GPT-5 Thinking Mode
GPT-5 supports enabling thinking mode through the Responses API’s reasoning parameter, allowing the model to perform deep reasoning before answering.
Basic Usage
curl https://crazyrouter.com/v1/responses \
-H "Content-Type: application/json" \
-H "Authorization: Bearer YOUR_API_KEY" \
-d '{
"model": "gpt-5",
"input": "Analyze the time complexity of the following code and propose an optimization:\ndef two_sum(nums, target):\n for i in range(len(nums)):\n for j in range(i+1, len(nums)):\n if nums[i] + nums[j] == target:\n return [i, j]",
"reasoning": {
"effort": "high"
}
}'
reasoning Parameter
| Field | Type | Description |
|---|
effort | string | Reasoning depth: low (quick), medium (balanced), high (deep) |
summary | string | Thinking summary: auto, concise, detailed |
effort Level Comparison
| Level | Use Cases | Token Consumption |
|---|
low | Simple questions, factual queries | Low |
medium | General reasoning, code analysis | Medium |
high | Complex math, deep analysis | High |
Get Thinking Summary
Set the summary parameter to get a summary of the model’s thinking process:
response = client.responses.create(
model="gpt-5",
input="Design a high-concurrency message queue system architecture",
reasoning={
"effort": "high",
"summary": "detailed"
}
)
# Output may contain thinking summary
for item in response.output:
if item.type == "reasoning":
print("Thinking process:", item.summary)
elif item.type == "message":
for content in item.content:
if content.type == "output_text":
print("Answer:", content.text)
Streaming Thinking
stream = client.responses.create(
model="gpt-5",
input="Explain why the P=NP problem is important",
reasoning={"effort": "high", "summary": "concise"},
stream=True
)
for event in stream:
if event.type == "response.reasoning_summary_text.delta":
print(f"[Thinking] {event.delta}", end="")

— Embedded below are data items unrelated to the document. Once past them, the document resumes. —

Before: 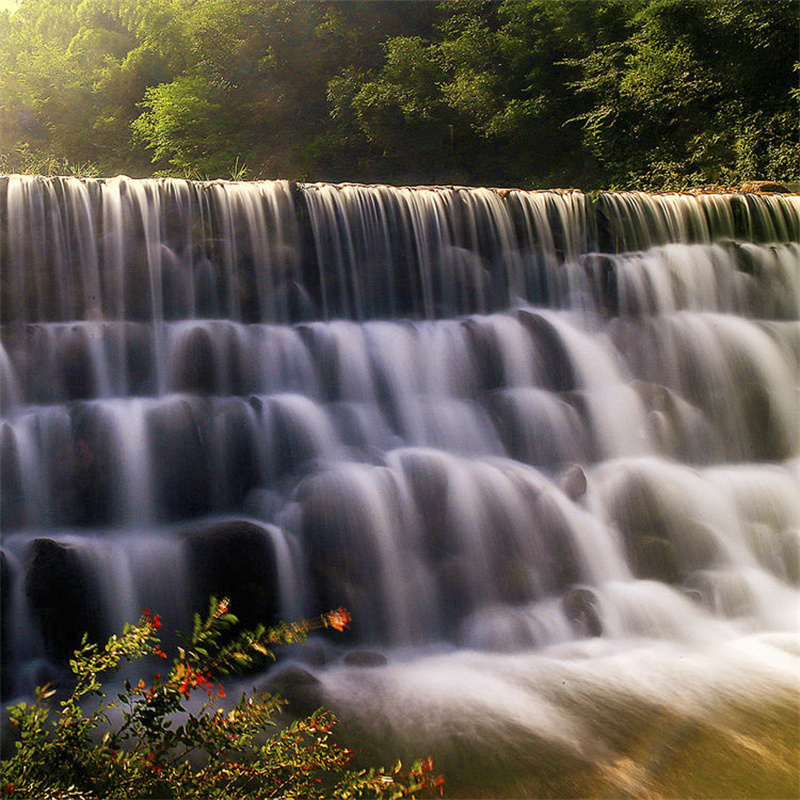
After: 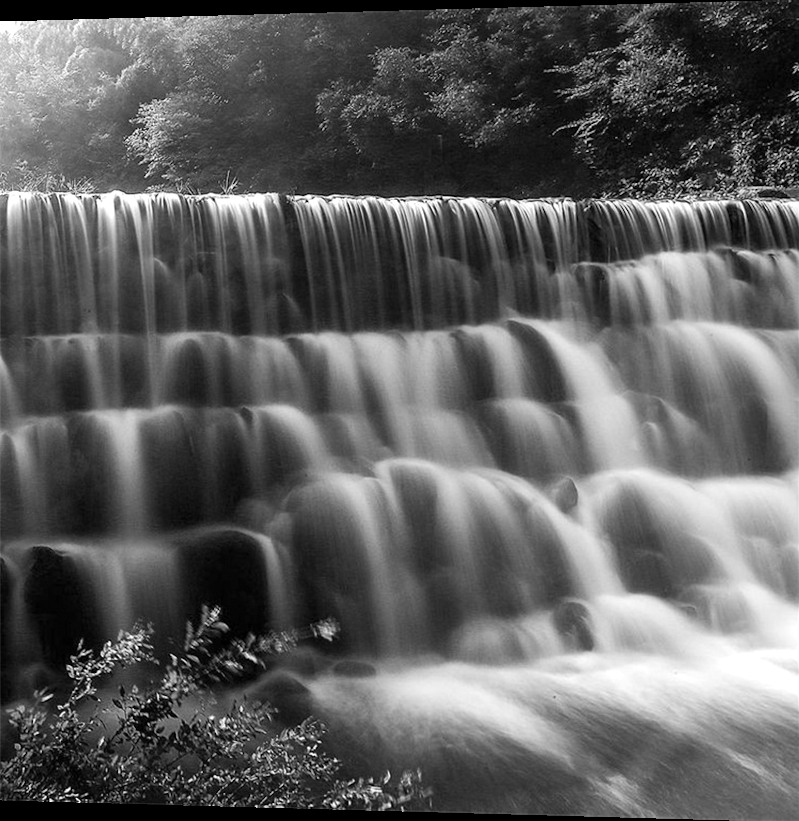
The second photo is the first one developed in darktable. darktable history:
monochrome: on, module defaults
color balance rgb: linear chroma grading › shadows 32%, linear chroma grading › global chroma -2%, linear chroma grading › mid-tones 4%, perceptual saturation grading › global saturation -2%, perceptual saturation grading › highlights -8%, perceptual saturation grading › mid-tones 8%, perceptual saturation grading › shadows 4%, perceptual brilliance grading › highlights 8%, perceptual brilliance grading › mid-tones 4%, perceptual brilliance grading › shadows 2%, global vibrance 16%, saturation formula JzAzBz (2021)
rotate and perspective: lens shift (horizontal) -0.055, automatic cropping off
color calibration: illuminant as shot in camera, x 0.379, y 0.396, temperature 4138.76 K
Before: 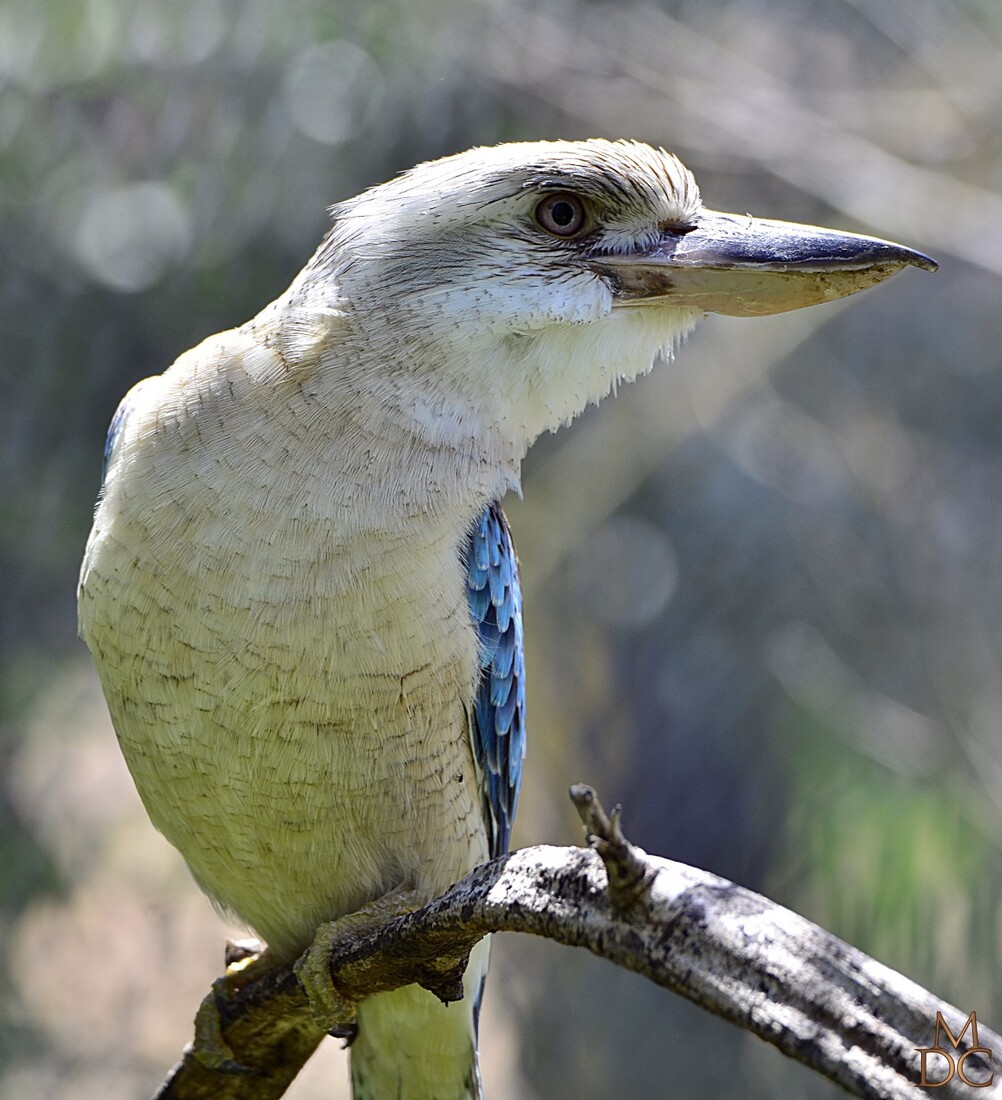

elif event.type == "response.output_text.delta":
print(event.delta, end="")
Thinking mode can be used simultaneously with Function Calling and Web Search:
response = client.responses.create(
model="gpt-5",
input="Analyze the current global AI chip market landscape and provide investment recommendations",
reasoning={"effort": "high"},
tools=[
{"type": "web_search_preview"}
]
)
print(response.output_text)
Combined with System Instructions
response = client.responses.create(
model="gpt-5",
instructions="You are a senior software architect who specializes in analyzing system design problems.",
input="Design a real-time chat system that supports millions of users",
reasoning={"effort": "high"}
)
In thinking mode, the model consumes additional tokens for internal reasoning. The higher the effort, the more tokens consumed, but the answer quality is typically better.
Not all models support the reasoning parameter. Currently it is mainly supported by GPT-5 and o-series models. For unsupported models, this parameter will be ignored.